» **DOCUMENT TEXT**:
= Beginning of Section =

The year was 1860, and the United States of America declared war on it's Southern states, and it was a war was as painful emotionally as it was physically.
Wars are always painful, but civil wars are even more so, since you are fighting men similar to yourself. Men who speak your language. Men who celebrate your celebrations. The land you call home may be the same land your "enemy" calls home as well. You couldn't just block out the fact that these men were people you may know, may even be related to.
It was not uncommon, for example, for men in the American Civil War to have friends in the opposing army. Friends they may have known for life. It made killing them that much harder - not that killing is ever easy in the first place. In one case, an army officer fighting for the Union (the United States federal army) had three brothers fighting for the Confederacy (the rebels).
Makes me wonder how it was when those brothers reunited after the war. Must have been pretty awkward...
There is a soldier's saying:
"A soldier's life consists of long periods of boredom punctuated by moments of sheer terror".
When I think about it, a student's life also consists of long periods of boredom (e.g. lessons) punctuated by moments of sheer terror (e.g. exams). And when I think about it more, a student's life is an 11-year war. And when I think about it even more, it is a civil war, since your "enemies" are your friends. Sure there's no shooting and killing, but it is a rat race, where a student winning the prize, indirectly, is depriving friends of that very prize!
Maybe I think too much.
Which brings us to the SPM results, which are, effectively, the culmination of the 11-year war. When I went to school today to receive my results with my fellow ex-students, we all felt the feeling of a battle fought, that we were all war veterans; some admittedly more successful, but all gone through the same experience.
We waited for the results of a battle concluded months ago. I won't narrate the events that transpired when the results came out, because that will take days to write out. But the thing I remember most in those few euphoric moments after I accepted my exam slip is the overwhelming sense of relief.

= End of Section =

» **MATERIAL SHOWN**:
= Beginning of Section =

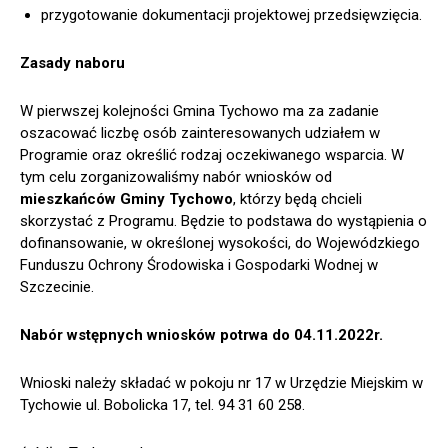
przygotowanie dokumentacji projektowej przedsięwzięcia.
Zasady naboru
W pierwszej kolejności Gmina Tychowo ma za zadanie
oszacować liczbę osób zainteresowanych udziałem w
Programie oraz określić rodzaj oczekiwanego wsparcia. W
tym celu zorganizowaliśmy nabór wniosków od
mieszkańców Gminy Tychowo
, którzy będą chcieli
skorzystać z Programu. Będzie to podstawa do wystąpienia o
dofinansowanie, w określonej wysokości, do Wojewódzkiego
Funduszu Ochrony Środowiska i Gospodarki Wodnej w
Szczecinie.
Nabór wstępnych wniosków potrwa do 04.11.2022r.
Wnioski należy składać w pokoju nr 17 w Urzędzie Miejskim w
Tychowie ul. Bobolicka 17, tel. 94 31 60 258.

= End of Section =

» **BRIEF 1**:
List every phrase that appears inside parentheses in the post on the Civil War and SPM results.
» **BRIEF 2**:
In the post on the Civil War and SPM results, how many brothers did the Union army officer have fighting for the Confederacy?
» **BRIEF 3**:
From the post on the Civil War and SPM results, retype the passage starting at "Wars are always" and ending at "be related to.".

» **RESPONSE BOX 1**:
- the United States federal army
- the rebels
- e.g. lessons
- e.g. exams

» **RESPONSE BOX 2**:
Three.

» **RESPONSE BOX 3**:
Wars are always painful, but civil wars are even more so, since you are fighting men similar to yourself. Men who speak your language. Men who celebrate your celebrations. The land you call home may be the same land your "enemy" calls home as well. You couldn't just block out the fact that these men were people you may know, may even be related to.